Google+ O Riso e o Siso: Adoniran me perdoe...

terça-feira, 6 de novembro de 2012

Adoniran me perdoe...


Acabou o dinheiro e foi enxotado do bar. Passou só para tomar uma dose, pois estava liso. Caminhava lá pelos lados do mercado, carregando uma sacola, quando percebeu uma movimentação no entorno de uma casa. Aproximou-se. O que havia? Inteirou-se do assunto: era um velório. "A Iracema! Lembra dela?". Não conhecia a Iracema. "Foi atropelada". Que estúpida a Iracema. "Ela trabalhava ali na rua das fábricas". Nããã, nada, nenhum resquício de memória. Iracema era uma desconhecida. Tentou fazer cara de pêsames, não conseguiu, cansou do teatro e já estava retomando o rumo quando uma ideia o iluminou. Parou, olhou para trás, buscou a janela. Isso! Velório em casa tinha sempre algo de comer e de beber. Salgadinhos para enfrentar a noite que se adensava, quem sabe um licorzinho para amenizar a tristeza...
Respirou fundo, preparou a cara de desolação e penetrou na sala. Andando cabisbaixo talvez ninguém o perceberia. Foi interpelado umas duas vezes. Tentou parecer íntimo da defunta. Errou o nome! Meu Deus, Irene? De onde saiu esse nome? Qual era mesmo o nome da infeliz? Já ensaiava uma rota de fuga quando um comentário ao lado o trouxe de volta: "Como a Iracema tá elegante no caixão!". Pronto! Iracema, Iracema, Iracema, não posso mais esquecer - ele repetia. Enquanto cruzava com bandejas de paezinhos com carne moída, e garrafas de licor e conhaque, enfiava na boca o que conseguia. Seguia em direção ao caixão. Já se sentia à vontade para arrastar uma cadeira e se instalar na cabeceira. Àquela altura a morta lhe pareceu bonita. Pensou em ampliar suas emoções.
-Talvez se eu parecer realmente íntimo, até melhore o tratamento. Vão querer me consolar, me servirão sentado. Quem sabe as melhores bebidas da despensa para aplacar minha dor... - pensou.
Passou a conversar com a falecida:
-Iracema, já há alguns dias eu vinha te procurando, Iracema! O que aconteceu, Iracema?
Repetia o nome dela no final de cada frase para dar ênfase ao desespero...
-O que eu vou fazer da minha vida sem você, Iracema?
A fala chorosa; as pessoas iam parando suas conversas para atentar ao sofrimento do homem.
-Como você foi me fazer uma coisa dessas, Iracema?

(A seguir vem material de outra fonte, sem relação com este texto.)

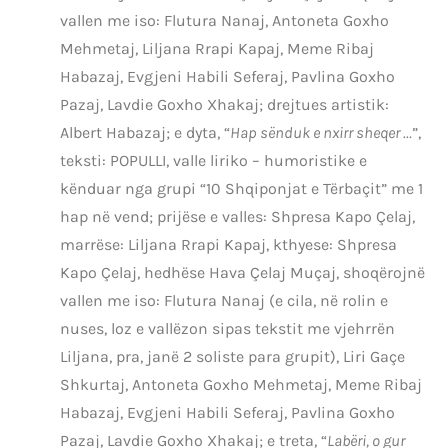
vallen me iso: Flutura Nanaj, Antoneta Goxho
Mehmetaj, Liljana Rrapi Kapaj, Meme Ribaj
Habazaj, Evgjeni Habili Seferaj, Pavlina Goxho
Pazaj, Lavdie Goxho Xhakaj; drejtues artistik:
Albert Habazaj; e dyta, “
Hap sënduk e nxirr sheqer …
”,
teksti: POPULLI, valle liriko – humoristike e
kënduar nga grupi “10 Shqiponjat e Tërbaçit” me 1
hap në vend; prijëse e valles: Shpresa Kapo Çelaj,
marrëse: Liljana Rrapi Kapaj, kthyese: Shpresa
Kapo Çelaj, hedhëse Hava Çelaj Muçaj, shoqërojnë
vallen me iso: Flutura Nanaj (e cila, në rolin e
nuses, loz e vallëzon sipas tekstit me vjehrrën
Liljana, pra, janë 2 soliste para grupit), Liri Gaçe
Shkurtaj, Antoneta Goxho Mehmetaj, Meme Ribaj
Habazaj, Evgjeni Habili Seferaj, Pavlina Goxho
Pazaj, Lavdie Goxho Xhakaj; e treta, “
Labëri, o gur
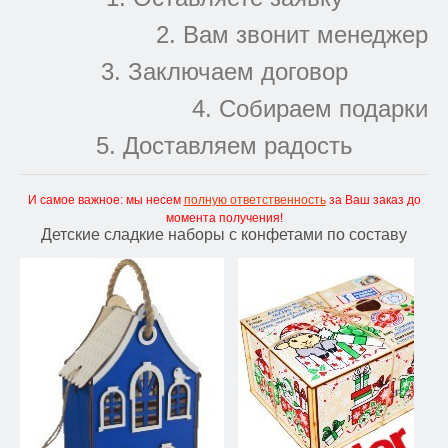
2. Вам звонит менеджер
3. Заключаем договор
4. Собираем подарки
5. Доставляем радость
И самое важное: мы несем
полную ответственность
за Ваш заказ до
момента получения!
Детские сладкие наборы с конфетами по составу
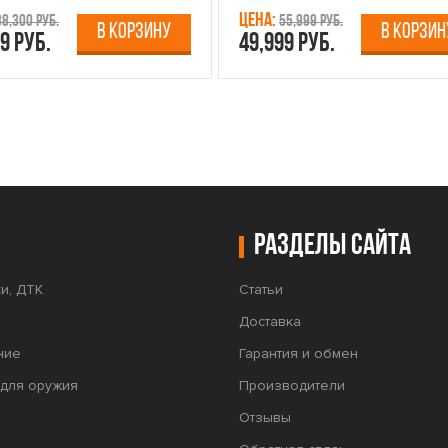
Цена:
38,300 руб.
55,999 руб.
В КОРЗИНУ
В КОРЗИН
9 руб.
49,999 руб.
Разделы сайта
и, ДТК
Статьи
Доставка
ние
Гарантия и обмен
для оружия
Производители
Отзывы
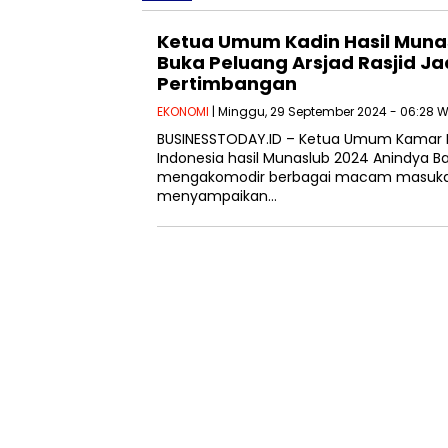
Ketua Umum Kadin Hasil Munas
Buka Peluang Arsjad Rasjid J
Pertimbangan
EKONOMI
| Minggu, 29 September 2024 - 06:28 W
BUSINESSTODAY.ID – Ketua Umum Kamar D
Indonesia hasil Munaslub 2024 Anindya B
mengakomodir berbagai macam masukan.
menyampaikan…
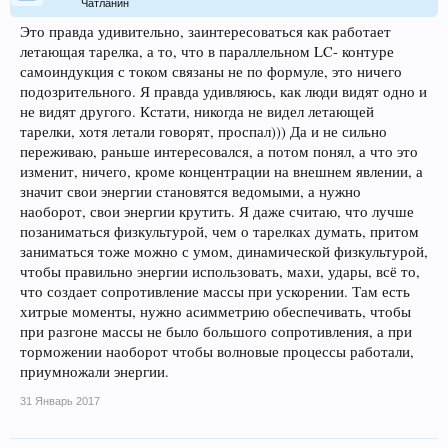
Чатланин
Это правда удивительно, заинтересоваться как работает
летающая тарелка, а то, что в параллельном LC- контуре
самоиндукция с током связаны не по формуле, это ничего
подозрительного. Я правда удивляюсь, как люди видят одно и
не видят другого. Кстати, никогда не видел летающей
тарелки, хотя летали говорят, проспал))) Да и не сильно
переживаю, раньше интересовался, а потом понял, а что это
изменит, ничего, кроме концентрации на внешнем явлении, а
значит свои энергии становятся ведомыми, а нужно
наоборот, свои энергии крутить. Я даже считаю, что лучше
позаниматься физкультурой, чем о тарелках думать, притом
заниматься тоже можно с умом, динамической физкультурой,
чтобы правильно энергии использовать, махи, удары, всё то,
что создает сопротивление массы при ускорении. Там есть
хитрые моменты, нужно асимметрию обеспечивать, чтобы
при разгоне массы не было большого сопротивления, а при
торможении наоборот чтобы волновые процессы работали,
приумножали энергии.
31 Январь 2017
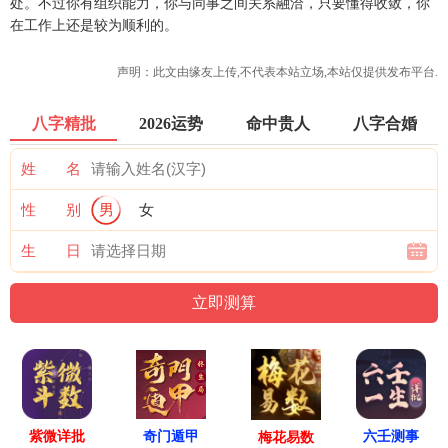
处。不过你有组织能力，你与同事之间关系融洽，只要懂得收敛，你
在工作上还是较为顺利的。
声明：此文由
缘友
上传,不代表本站立场,本站仅提供发布平台.
八字精批
2026运势
命中贵人
八字合婚
姓 名
性 别
男
女
生 日
紫微详批
六壬测事
奇门遁甲
梅花易数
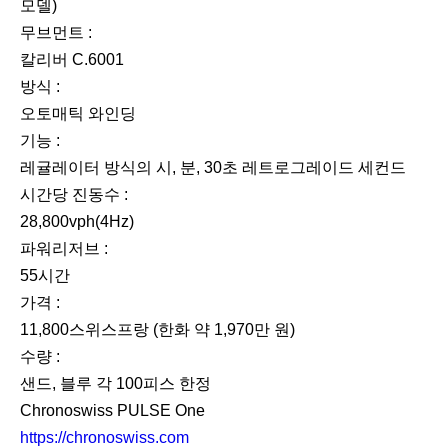
모델)
무브먼트 :
칼리버 C.6001
방식 :
오토매틱 와인딩
기능 :
레귤레이터 방식의 시, 분, 30초 레트로그레이드 세컨드
시간당 진동수 :
28,800vph(4Hz)
파워리저브 :
55시간
가격 :
11,800스위스프랑 (한화 약 1,970만 원)
수량 :
샌드, 블루 각 100피스 한정
Chronoswiss PULSE One
https://chronoswiss.com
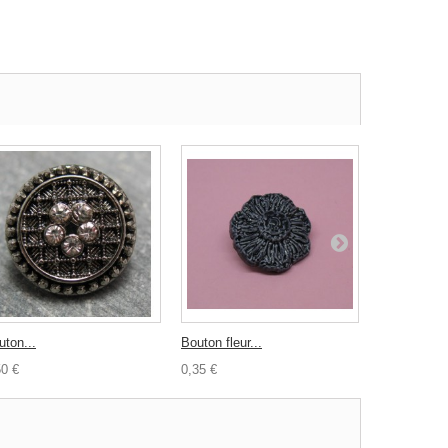
uton...
Bouton fleur...
Bouton...
50 €
0,35 €
0,30 €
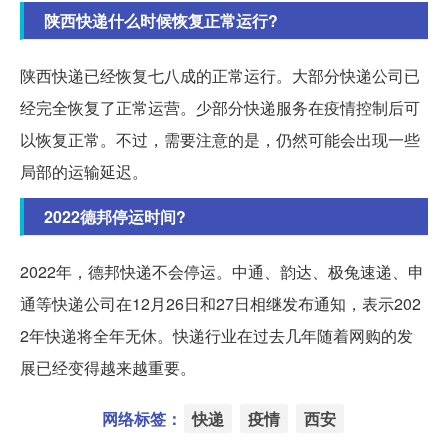
陕西快递什么时候恢复正常运行?
陕西快递已经恢复七八成的正常运行。大部分快递公司已
经完全恢复了正常运营。少部分快递服务在疫情控制后可
以恢复正常。不过，需要注意的是，仍然可能会出现一些
局部的运输延迟。
2022德邦停运时间?
2022年，德邦快递不会停运。中通、韵达、极兔速递、申
通等快递公司在12月26日和27日相继发布通知，表示202
2年快递将全年无休。快递行业在过去几年随着网购的发
展已经变得越来越重要。
网络标签：
快递
疫情
西安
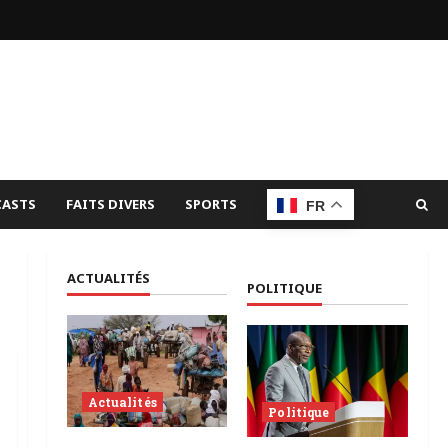
ASTS
FAITS DIVERS
SPORTS
FR
ACTUALITÉS
POLITIQUE
Actualités
Politique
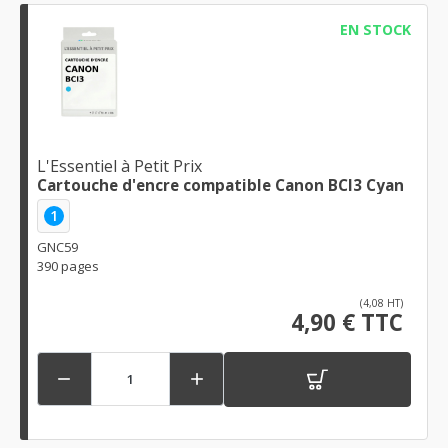
EN STOCK
L'Essentiel à Petit Prix
Cartouche d'encre compatible Canon BCI3 Cyan
1
GNC59
390 pages
(4,08 HT)
4,90 € TTC


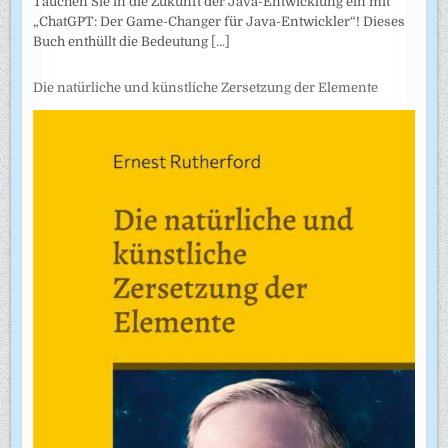
Tauchen Sie in die Zukunft der Java-Entwicklung ein mit
„ChatGPT: Der Game-Changer für Java-Entwickler“! Dieses
Buch enthüllt die Bedeutung
[...]
Die natürliche und künstliche Zersetzung der Elemente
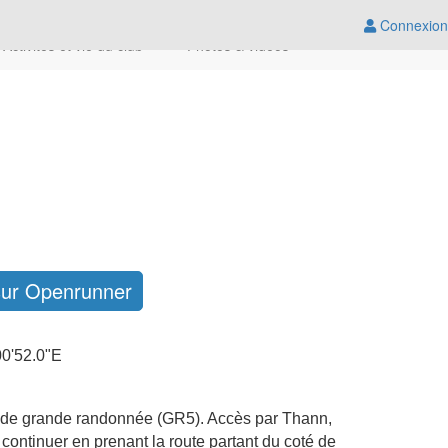
Connexion
Activités et vie du club
Photos & vidéos
sur Openrunner
0'52.0"E
er de grande randonnée (GR5). Accès par Thann,
 continuer en prenant la route partant du coté de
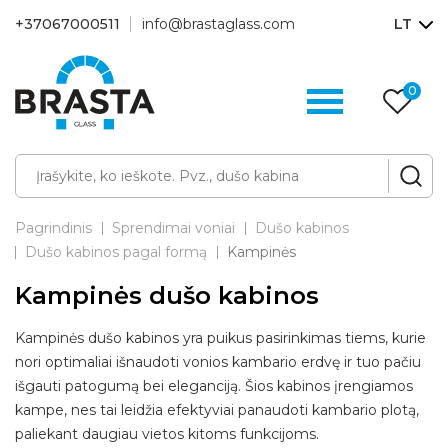
+37067000511
info@brastaglass.com
LT
0
Pa
p
Pagrindinis
Sprendimai voniai
Dušo kabinos
Dušo kabinos pagal formą
Kampinės
Kampinės dušo kabinos
Kampinės dušo kabinos yra puikus pasirinkimas tiems, kurie
nori optimaliai išnaudoti vonios kambario erdvę ir tuo pačiu
išgauti patogumą bei eleganciją. Šios kabinos įrengiamos
kampe, nes tai leidžia efektyviai panaudoti kambario plotą,
paliekant daugiau vietos kitoms funkcijoms.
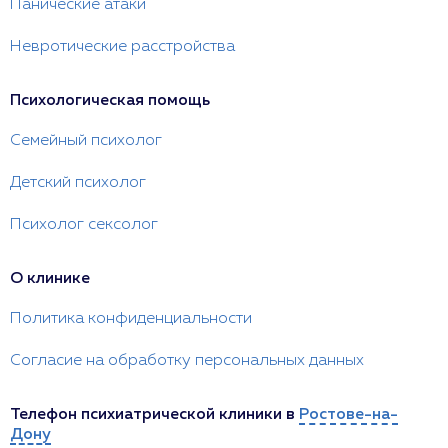
Панические атаки
Невротические расстройства
Психологическая помощь
Семейный психолог
Детский психолог
Психолог сексолог
О клинике
Политика конфиденциальности
Согласие на обработку персональных данных
Телефон психиатрической клиники в
Ростове-на-
Дону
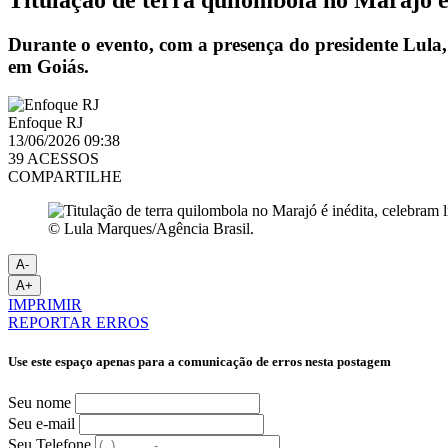
Durante o evento, com a presença do presidente Lula
em Goiás.
Enfoque RJ
13/06/2026 09:38
39 ACESSOS
COMPARTILHE
© Lula Marques/Agência Brasil.
A-
A+
IMPRIMIR
REPORTAR ERROS
Use este espaço apenas para a comunicação de erros nesta postagem
Seu nome
Seu e-mail
Seu Telefone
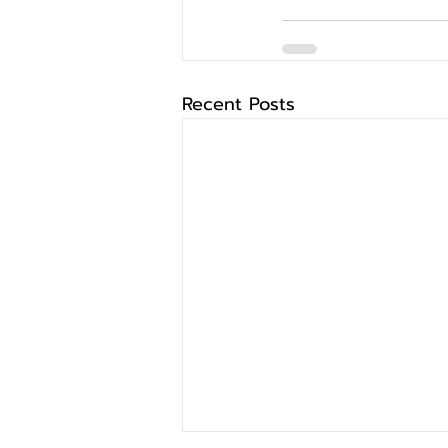
Recent Posts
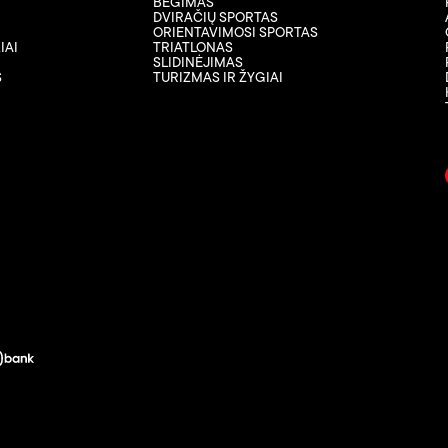
BĖGIMAS
DVIRAČIŲ SPORTAS
ORIENTAVIMOSI SPORTAS
IAI
TRIATLONAS
SLIDINĖJIMAS
S
TURIZMAS IR ŽYGIAI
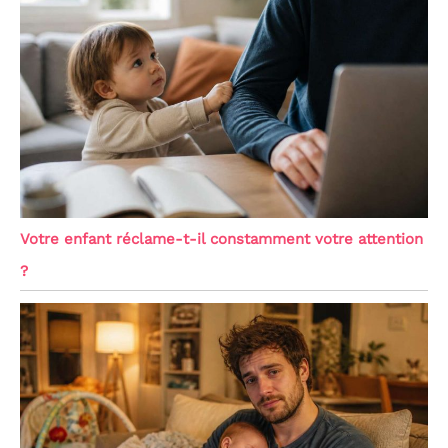
Votre enfant réclame-t-il constamment votre attention
?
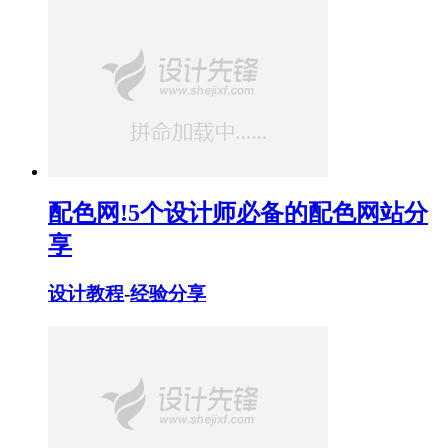
配色网!5个设计师必备的配色网站分
享
设计教程
-
经验分享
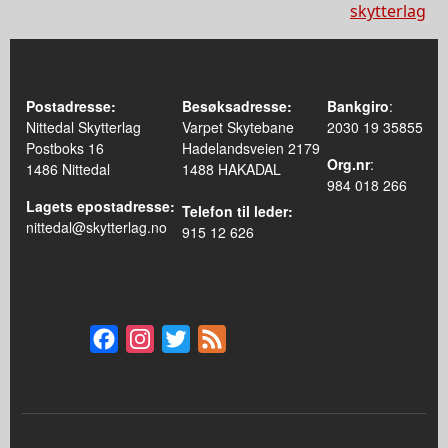
skytterlag
Postadresse:
Besøksadresse:
Bankgiro
:
Nittedal Skytterlag
Varpet Skytebane
2030 19 35855
Postboks 16
Hadelandsveien 2179
Org.nr
:
1486 Nittedal
1488 HAKADAL
984 018 266
Lagets epostadresse:
Telefon til leder:
nittedal@skytterlag.no
915 12 626
Facebook
Instagram
Twitter
Feed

Sempre te pedia para ter cuidado pela rua, Iracema! E agora? O que eu faço, Iracema? - ergueu a sacola como se mostrasse para ela - Só me restou isso de você, Iracema! Isso e a conta do sapateiro, Iracema, a conta do sapateiro...
A platéia aumentava, ele já se candidatava ao Oscar. A língua, meio pesada de bebida, criava vida...
-Iracema, faltavam vinte dias para o nosso casamento, você atravessou a São João, veio um carro, te pega e te pincha no chão. Você foi para Assistência, Iracema. O chofer não teve culpa, Iracema - e completou no auge, aclamando piedade dos demais - Paciência, Iracema, paciência.
-Meu senhor, deve haver algum engano. Acho que está lamentando pela pessoa errada. A Iracema se matou, não foi acidente. Ela se jogou na frente de um caminhão. Morreu mortinha, na hora, não teve nem chance de resgate.
-Sim, claro, eu sei, mas é que, como noivo, fica difícil aceitar que ela estava passando por um momento ruim...
-Momento ruim? Com certeza há algum engano. A vida inteira a coitada sofreu. Sempre rejeitada, se rejeitando, passou a vida economizando para a cirurgia, quando finalmente ela vai resolver seu problema vem um canalha de um médico charlatão e leva todo seu dinheiro...
-Pois é, eu sei, boa parte do dinheiro fui eu que ajudei, mas estou sofrendo tanto por ela que nem pensei nisso... a gente se amava tanto... claro que eu estaria ao lado dela para resolver esse problema de saúde...
-Problema de saúde?
Todos começaram a rir no velório. O falso noivo, numa mistura de susto e indignação forjada quis saber o motivo da zombaria.
-Não havia problema de saúde, nenhum. A Iracema nasceu João, ela queria era fazer mudança de sexo!